(Source records)
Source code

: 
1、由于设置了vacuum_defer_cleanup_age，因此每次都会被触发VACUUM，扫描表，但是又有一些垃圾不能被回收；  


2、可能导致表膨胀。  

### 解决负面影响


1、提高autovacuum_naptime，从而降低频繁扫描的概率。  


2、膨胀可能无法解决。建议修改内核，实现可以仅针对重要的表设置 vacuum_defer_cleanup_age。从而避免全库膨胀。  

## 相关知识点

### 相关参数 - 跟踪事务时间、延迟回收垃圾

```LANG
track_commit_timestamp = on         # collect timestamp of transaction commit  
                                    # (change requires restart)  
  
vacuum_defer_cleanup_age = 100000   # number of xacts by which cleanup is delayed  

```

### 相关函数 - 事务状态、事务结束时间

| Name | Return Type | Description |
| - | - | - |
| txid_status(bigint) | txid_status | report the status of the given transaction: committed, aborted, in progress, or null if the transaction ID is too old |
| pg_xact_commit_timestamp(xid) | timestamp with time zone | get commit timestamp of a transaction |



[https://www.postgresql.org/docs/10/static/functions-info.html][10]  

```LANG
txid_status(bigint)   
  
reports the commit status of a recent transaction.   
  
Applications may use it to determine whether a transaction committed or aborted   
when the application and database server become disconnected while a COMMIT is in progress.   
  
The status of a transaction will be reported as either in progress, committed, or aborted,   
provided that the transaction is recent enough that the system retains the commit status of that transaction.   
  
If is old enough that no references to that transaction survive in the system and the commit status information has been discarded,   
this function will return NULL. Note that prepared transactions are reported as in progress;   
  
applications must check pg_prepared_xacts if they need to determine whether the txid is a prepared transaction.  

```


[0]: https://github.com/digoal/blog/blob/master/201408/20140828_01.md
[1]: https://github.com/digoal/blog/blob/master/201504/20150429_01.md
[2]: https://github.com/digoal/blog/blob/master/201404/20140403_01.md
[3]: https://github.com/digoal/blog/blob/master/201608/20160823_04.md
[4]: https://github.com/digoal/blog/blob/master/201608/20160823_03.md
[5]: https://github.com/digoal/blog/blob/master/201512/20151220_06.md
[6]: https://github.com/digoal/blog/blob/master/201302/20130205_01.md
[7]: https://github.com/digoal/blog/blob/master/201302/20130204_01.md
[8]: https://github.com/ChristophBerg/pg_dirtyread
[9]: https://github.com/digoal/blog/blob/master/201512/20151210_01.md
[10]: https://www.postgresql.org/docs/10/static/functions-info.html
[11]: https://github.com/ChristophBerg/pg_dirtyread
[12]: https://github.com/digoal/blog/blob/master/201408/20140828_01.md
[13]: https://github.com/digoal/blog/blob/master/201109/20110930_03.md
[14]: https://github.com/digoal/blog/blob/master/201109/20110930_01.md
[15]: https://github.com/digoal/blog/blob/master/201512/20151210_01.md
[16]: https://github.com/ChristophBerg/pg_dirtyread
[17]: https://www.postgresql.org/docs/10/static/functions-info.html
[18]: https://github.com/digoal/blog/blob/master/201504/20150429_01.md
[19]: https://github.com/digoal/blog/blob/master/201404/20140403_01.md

◆ **What is needed**:
Wherever the word "that" turns up in the records, copy out the line it is on.

◆ **Answer to the problem**:
provided that the transaction is recent enough that the system retains the commit status of that transaction.   
If is old enough that no references to that transaction survive in the system and the commit status information has been discarded,   
this function will return NULL. Note that prepared transactions are reported as in progress;   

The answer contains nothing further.